Different solder melting points - Model Railroader Magazine
I use wet tissue or paper towels as heat sinks. Usually, a wad of wet material can be moulded to stick in place, but I also use alligator clips, clamps, or locking tweezers to hold the wet tissue where it does the most good.
I rebuilt this old Akane brass steamer into a model of a particular prototype for a friend.
I used a propane torch to assemble and install the Kemtron (PSC) cast brass cab, then various soldering irons to add the details. These included, where appropriate, 25 and 45 watt pencil irons, and a larger 85 watt model and a 200 watt model for the bigger stuff.
The rear ladder on the tender was built on a homemade jig, and is pinned in place on the plastic tender, as are the footboards.
The front ladder on the tender is also pinned in place, but because the rungs are curved, it had to be assemble in-place. The two ladder stiles, with holes pre-drilled and mounting pins soldered in place, were first installed on the plastic tender shell, then wet tissue was applied to all points where the ladder contacted the plastic. The pre-cleaned and pre-bent rungs were then installed and individually soldered in place. As each was finished, it got an application of wet tissue, to prevent further movement while the next one was being soldered. No damage at all to the plastic.

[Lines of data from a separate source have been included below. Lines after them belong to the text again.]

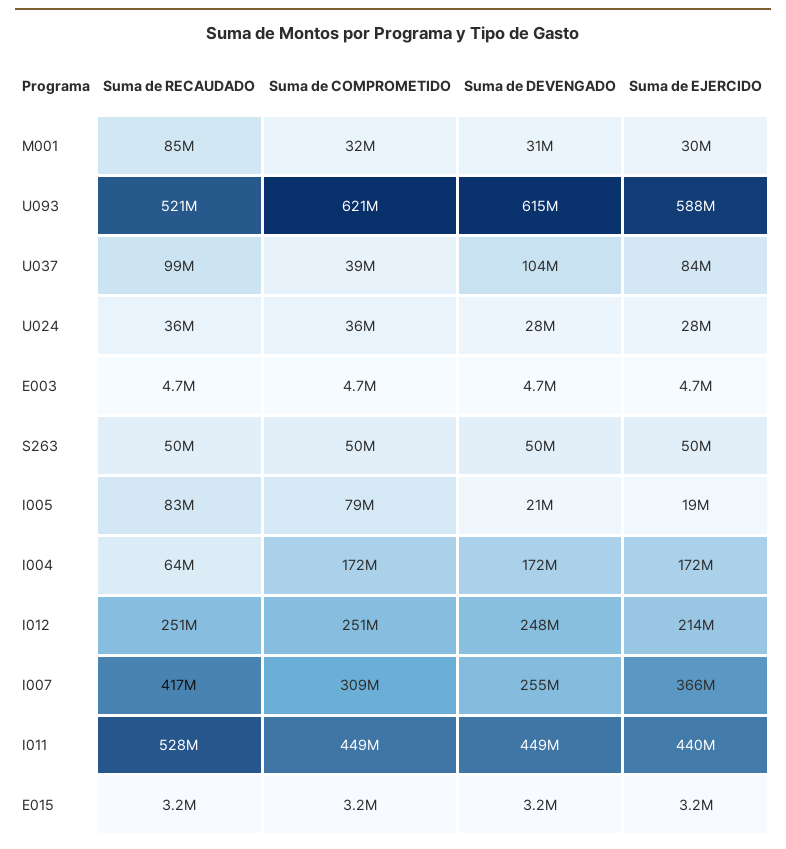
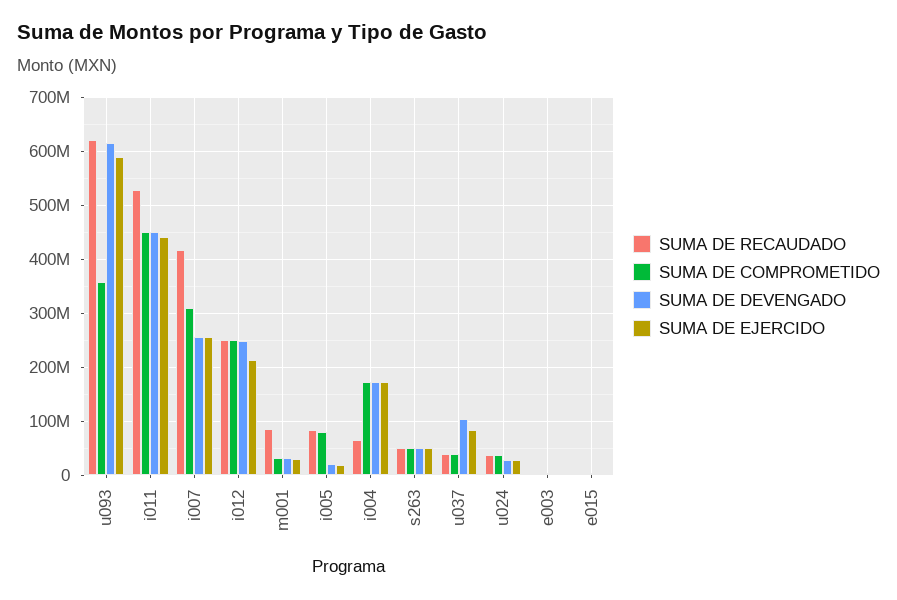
  {
    "Suma de RECAUDADO": {
      "M001": 85000000,
-     "U093": 521000000,
+     "U093": 620000000,
-     "U037": 99000000,
+     "U037": 40000000,
      "U024": 36000000,
      "E003": 4700000,
      "S263": 50000000,
      "I005": 83000000,
      "I004": 64000000,
      "I012": 251000000,
      "I007": 417000000,
      "I011": 528000000,
      "E015": 3200000
    },
    "Suma de COMPROMETIDO": {
      "M001": 32000000,
-     "U093": 621000000,
+     "U093": 360000000,
      "U037": 39000000,
      "U024": 36000000,
      "E003": 4700000,
      "S263": 50000000,
      "I005": 79000000,
      "I004": 172000000,
      "I012": 251000000,
      "I007": 309000000,
      "I011": 449000000,
      "E015": 3200000
    },
    "Suma de DEVENGADO": {
      "M001": 31000000,
      "U093": 615000000,
      "U037": 104000000,
      "U024": 28000000,
      "E003": 4700000,
      "S263": 50000000,
      "I005": 21000000,
      "I004": 172000000,
      "I012": 248000000,
      "I007": 255000000,
      "I011": 449000000,
      "E015": 3200000
    },
    "Suma de EJERCIDO": {
      "M001": 30000000,
      "U093": 588000000,
      "U037": 84000000,
      "U024": 28000000,
      "E003": 4700000,
      "S263": 50000000,
      "I005": 19000000,
      "I004": 172000000,
      "I012": 214000000,
-     "I007": 366000000,
+     "I007": 260000000,
      "I011": 440000000,
      "E015": 3200000
    }
  }

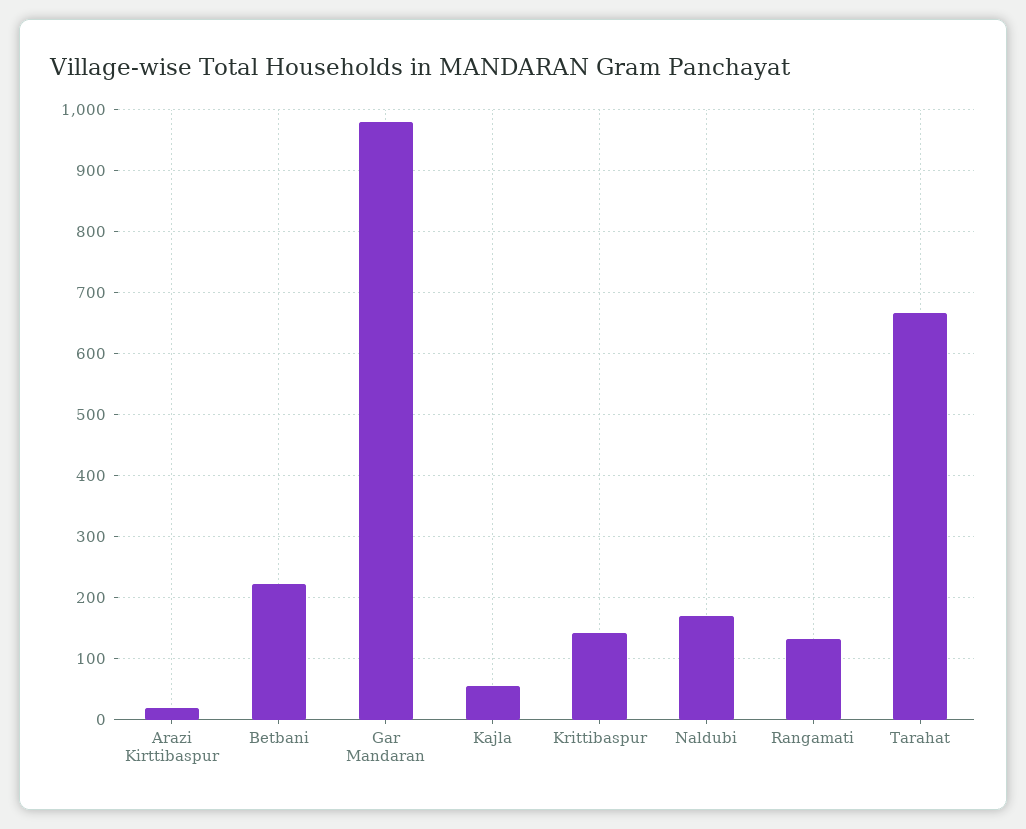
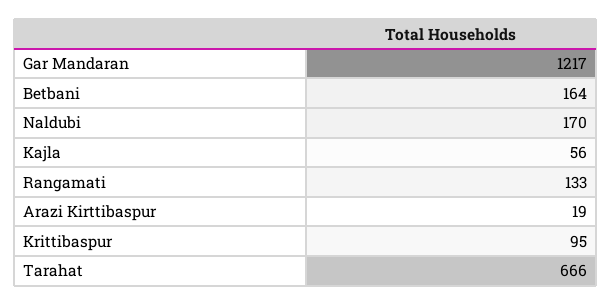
  {
    "Arazi Kirttibaspur": 19,
-   "Betbani": 220,
+   "Betbani": 164,
-   "Gar Mandaran": 980,
+   "Gar Mandaran": 1217,
    "Kajla": 56,
-   "Krittibaspur": 140,
+   "Krittibaspur": 95,
    "Naldubi": 170,
    "Rangamati": 133,
    "Tarahat": 666
  }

The plastic turret cover (just ahead of the cab, atop the boiler) did get damaged by a soldering iron, but only because I accidentally touched the iron to it while soldering nearby. Easily repaired with a little body filler.
With the range of soldering irons used and the seemingly random order in which detail parts needed to be applied, the use of heat sinks was much easier than trying to use solder of different melting points.